EXERCISE AIM = A line below contains "ARAŞTIRMA – İNCELEME", and a later one contains "ちなみにこの時、新党名は一般の人に投票してもら". Repeat both, with every line between them, exactly.
--- DATA EXTRACT Enclosed Below ---
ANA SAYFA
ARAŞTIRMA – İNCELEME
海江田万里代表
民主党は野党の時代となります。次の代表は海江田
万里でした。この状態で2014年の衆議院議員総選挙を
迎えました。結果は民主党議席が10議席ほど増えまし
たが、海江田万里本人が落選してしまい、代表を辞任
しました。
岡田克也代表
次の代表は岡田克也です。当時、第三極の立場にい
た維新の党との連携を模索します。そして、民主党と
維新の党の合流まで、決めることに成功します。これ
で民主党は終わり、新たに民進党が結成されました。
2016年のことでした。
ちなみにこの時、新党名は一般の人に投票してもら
--- End of Enclosed DATA EXTRACT ---
--- DATA EXTRACT Enclosed Below ---
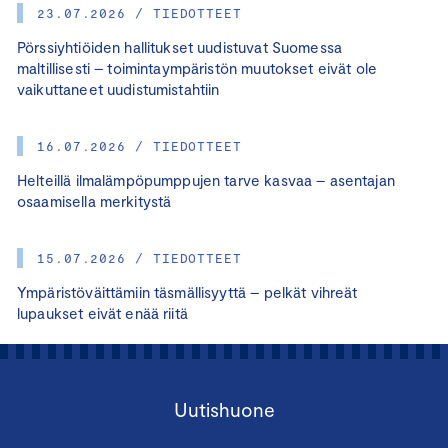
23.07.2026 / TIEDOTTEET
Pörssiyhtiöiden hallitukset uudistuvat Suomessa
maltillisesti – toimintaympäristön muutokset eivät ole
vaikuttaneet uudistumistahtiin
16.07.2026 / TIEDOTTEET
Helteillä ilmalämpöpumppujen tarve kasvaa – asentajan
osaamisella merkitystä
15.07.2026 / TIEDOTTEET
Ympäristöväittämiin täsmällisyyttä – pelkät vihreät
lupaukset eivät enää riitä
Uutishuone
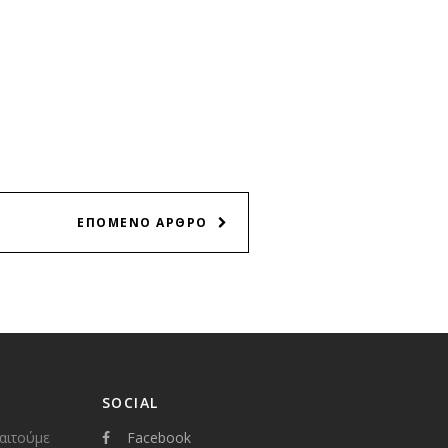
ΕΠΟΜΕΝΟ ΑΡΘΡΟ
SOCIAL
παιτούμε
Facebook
--- End of Enclosed DATA EXTRACT ---
EXPECTED ANSWER =
ARAŞTIRMA – İNCELEME
海江田万里代表
民主党は野党の時代となります。次の代表は海江田
万里でした。この状態で2014年の衆議院議員総選挙を
迎えました。結果は民主党議席が10議席ほど増えまし
たが、海江田万里本人が落選してしまい、代表を辞任
しました。
岡田克也代表
次の代表は岡田克也です。当時、第三極の立場にい
た維新の党との連携を模索します。そして、民主党と
維新の党の合流まで、決めることに成功します。これ
で民主党は終わり、新たに民進党が結成されました。
2016年のことでした。
ちなみにこの時、新党名は一般の人に投票してもら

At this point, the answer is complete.